- [Exercise directions]:
Nothing but an exact copy of the listing should appear in the response.
========================================
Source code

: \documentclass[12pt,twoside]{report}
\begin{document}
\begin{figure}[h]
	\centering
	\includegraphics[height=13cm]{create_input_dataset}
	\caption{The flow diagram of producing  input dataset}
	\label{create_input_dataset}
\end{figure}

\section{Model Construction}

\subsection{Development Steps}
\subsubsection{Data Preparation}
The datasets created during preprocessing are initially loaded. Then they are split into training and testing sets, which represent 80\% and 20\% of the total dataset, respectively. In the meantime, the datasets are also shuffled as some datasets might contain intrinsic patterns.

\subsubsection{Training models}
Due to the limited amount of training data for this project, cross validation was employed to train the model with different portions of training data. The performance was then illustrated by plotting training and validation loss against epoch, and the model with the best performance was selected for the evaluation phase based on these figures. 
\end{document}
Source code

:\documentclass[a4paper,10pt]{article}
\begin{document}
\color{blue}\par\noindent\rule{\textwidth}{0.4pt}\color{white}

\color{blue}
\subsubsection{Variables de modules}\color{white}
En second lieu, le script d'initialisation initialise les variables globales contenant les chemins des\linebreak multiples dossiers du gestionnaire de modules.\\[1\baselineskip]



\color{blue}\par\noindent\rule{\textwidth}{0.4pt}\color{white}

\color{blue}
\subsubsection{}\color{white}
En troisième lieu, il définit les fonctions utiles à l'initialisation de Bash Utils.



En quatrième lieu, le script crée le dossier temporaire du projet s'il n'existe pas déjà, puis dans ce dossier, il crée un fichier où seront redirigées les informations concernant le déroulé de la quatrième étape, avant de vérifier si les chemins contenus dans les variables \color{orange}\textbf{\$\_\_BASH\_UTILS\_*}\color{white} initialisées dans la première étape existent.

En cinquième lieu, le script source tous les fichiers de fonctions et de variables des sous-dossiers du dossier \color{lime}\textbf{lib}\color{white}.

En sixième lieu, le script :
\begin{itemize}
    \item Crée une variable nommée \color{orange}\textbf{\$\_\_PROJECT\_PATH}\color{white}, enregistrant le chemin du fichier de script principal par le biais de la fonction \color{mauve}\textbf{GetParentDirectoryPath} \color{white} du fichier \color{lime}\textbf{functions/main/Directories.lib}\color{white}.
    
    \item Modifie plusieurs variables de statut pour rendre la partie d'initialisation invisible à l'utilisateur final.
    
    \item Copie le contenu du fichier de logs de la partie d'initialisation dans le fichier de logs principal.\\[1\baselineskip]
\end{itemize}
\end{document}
========================================
- [The answer]:
Source code

: \documentclass[12pt,twoside]{report}
\begin{document}
\begin{figure}[h]
	\centering
	\includegraphics[height=13cm]{create_input_dataset}
	\caption{The flow diagram of producing  input dataset}
	\label{create_input_dataset}
\end{figure}

\section{Model Construction}

\subsection{Development Steps}
\subsubsection{Data Preparation}
The datasets created during preprocessing are initially loaded. Then they are split into training and testing sets, which represent 80\% and 20\% of the total dataset, respectively. In the meantime, the datasets are also shuffled as some datasets might contain intrinsic patterns.

\subsubsection{Training models}
Due to the limited amount of training data for this project, cross validation was employed to train the model with different portions of training data. The performance was then illustrated by plotting training and validation loss against epoch, and the model with the best performance was selected for the evaluation phase based on these figures. 
\end{document}
Source code

:\documentclass[a4paper,10pt]{article}
\begin{document}
\color{blue}\par\noindent\rule{\textwidth}{0.4pt}\color{white}

\color{blue}
\subsubsection{Variables de modules}\color{white}
En second lieu, le script d'initialisation initialise les variables globales contenant les chemins des\linebreak multiples dossiers du gestionnaire de modules.\\[1\baselineskip]



\color{blue}\par\noindent\rule{\textwidth}{0.4pt}\color{white}

\color{blue}
\subsubsection{}\color{white}
En troisième lieu, il définit les fonctions utiles à l'initialisation de Bash Utils.



En quatrième lieu, le script crée le dossier temporaire du projet s'il n'existe pas déjà, puis dans ce dossier, il crée un fichier où seront redirigées les informations concernant le déroulé de la quatrième étape, avant de vérifier si les chemins contenus dans les variables \color{orange}\textbf{\$\_\_BASH\_UTILS\_*}\color{white} initialisées dans la première étape existent.

En cinquième lieu, le script source tous les fichiers de fonctions et de variables des sous-dossiers du dossier \color{lime}\textbf{lib}\color{white}.

En sixième lieu, le script :
\begin{itemize}
    \item Crée une variable nommée \color{orange}\textbf{\$\_\_PROJECT\_PATH}\color{white}, enregistrant le chemin du fichier de script principal par le biais de la fonction \color{mauve}\textbf{GetParentDirectoryPath} \color{white} du fichier \color{lime}\textbf{functions/main/Directories.lib}\color{white}.
    
    \item Modifie plusieurs variables de statut pour rendre la partie d'initialisation invisible à l'utilisateur final.
    
    \item Copie le contenu du fichier de logs de la partie d'initialisation dans le fichier de logs principal.\\[1\baselineskip]
\end{itemize}
\end{document}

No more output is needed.